Check the specific owner's manual for your BMW i3 to understand what inspections are required and when. A vehicle with a complete documented inspection history is measurably more valuable — and lower risk — than an otherwise identical vehicle without maintenance records. When buying used, verify the service history yourself with the manufacturer's dealer network; don't rely solely on what the seller tells you.
What this rating means, specifically
A high failure index score indicates that the category of vehicle (this model, this year, this platform) carries elevated risk relative to alternatives. It does not mean any specific 2018 BMW i3 you encounter will fail. Conversely, a low failure index score does not guarantee a specific well-maintained vehicle is risk-free — a neglected low-risk vehicle can easily be worse than a well-maintained high-risk vehicle.

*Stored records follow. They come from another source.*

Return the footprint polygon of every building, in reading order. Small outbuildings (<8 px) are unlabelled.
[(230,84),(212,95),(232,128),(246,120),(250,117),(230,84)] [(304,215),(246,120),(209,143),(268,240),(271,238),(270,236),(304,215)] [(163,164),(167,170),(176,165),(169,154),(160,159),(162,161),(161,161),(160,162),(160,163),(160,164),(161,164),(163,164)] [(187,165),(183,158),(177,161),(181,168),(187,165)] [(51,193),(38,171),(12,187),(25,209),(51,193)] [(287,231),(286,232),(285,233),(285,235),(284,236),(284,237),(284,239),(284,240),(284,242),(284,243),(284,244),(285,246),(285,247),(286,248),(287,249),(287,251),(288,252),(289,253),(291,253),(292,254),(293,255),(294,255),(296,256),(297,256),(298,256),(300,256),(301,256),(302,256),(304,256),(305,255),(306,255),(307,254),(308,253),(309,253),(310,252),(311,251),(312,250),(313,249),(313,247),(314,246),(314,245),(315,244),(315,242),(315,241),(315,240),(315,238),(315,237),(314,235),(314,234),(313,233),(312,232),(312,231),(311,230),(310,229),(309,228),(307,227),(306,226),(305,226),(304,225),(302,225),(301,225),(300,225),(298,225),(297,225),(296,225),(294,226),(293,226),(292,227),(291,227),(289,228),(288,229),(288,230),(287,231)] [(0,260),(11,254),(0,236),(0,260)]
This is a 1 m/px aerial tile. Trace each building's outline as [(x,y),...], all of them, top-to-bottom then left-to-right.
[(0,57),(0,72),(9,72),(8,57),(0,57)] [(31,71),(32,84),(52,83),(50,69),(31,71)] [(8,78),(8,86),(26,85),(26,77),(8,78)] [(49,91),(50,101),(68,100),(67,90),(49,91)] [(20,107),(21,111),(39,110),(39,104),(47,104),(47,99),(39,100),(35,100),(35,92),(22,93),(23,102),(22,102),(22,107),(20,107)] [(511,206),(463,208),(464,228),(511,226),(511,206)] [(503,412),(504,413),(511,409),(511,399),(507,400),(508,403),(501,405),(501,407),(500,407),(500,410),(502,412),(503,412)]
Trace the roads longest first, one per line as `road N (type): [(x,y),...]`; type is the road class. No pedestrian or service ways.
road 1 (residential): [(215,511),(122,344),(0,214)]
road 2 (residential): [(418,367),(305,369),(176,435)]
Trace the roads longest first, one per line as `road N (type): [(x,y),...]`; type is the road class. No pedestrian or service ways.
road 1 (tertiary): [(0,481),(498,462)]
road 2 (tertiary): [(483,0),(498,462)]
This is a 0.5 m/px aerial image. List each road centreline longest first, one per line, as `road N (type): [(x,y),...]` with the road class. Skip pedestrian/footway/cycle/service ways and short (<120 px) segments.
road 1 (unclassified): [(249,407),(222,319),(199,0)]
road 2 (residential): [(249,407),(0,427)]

The rating is a starting point for due diligence, not a substitute for it.
This rating is an editorial assessment based on publicly available data and is not a safety rating, reliability guarantee, or buying recommendation. Individual vehicle condition varies substantially based on owner maintenance, driving style, charging habits, and environmental exposure. A high risk score does not predict failure of any specific vehicle, and a low risk score does not guarantee reliability. Always commission a pre-purchase inspection from a qualified EV technician, verify recall completion through the manufacturer and relevant regulator, and review complete service history before any significant purchase decision.